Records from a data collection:
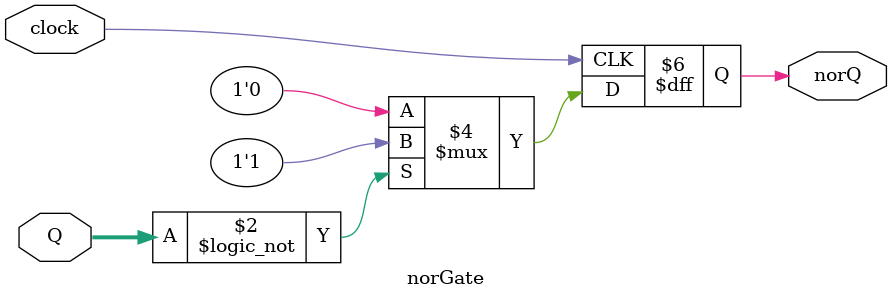
<source format=v>
module norGate(Q, norQ,clock);
	input [26:0] Q;
	input clock;
	output reg norQ;
	
	always@(posedge clock)
		begin
			if(Q == 0)
				norQ <= 1;
			else
				norQ <= 0;
	end
	

endmodule
	
</source>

WHAT IS EXPECTED:
If a line above holds the word "norQ", copy it.

ANSWER TO THE EXERCISE:
module norGate(Q, norQ,clock);
	output reg norQ;
				norQ <= 1;
				norQ <= 0;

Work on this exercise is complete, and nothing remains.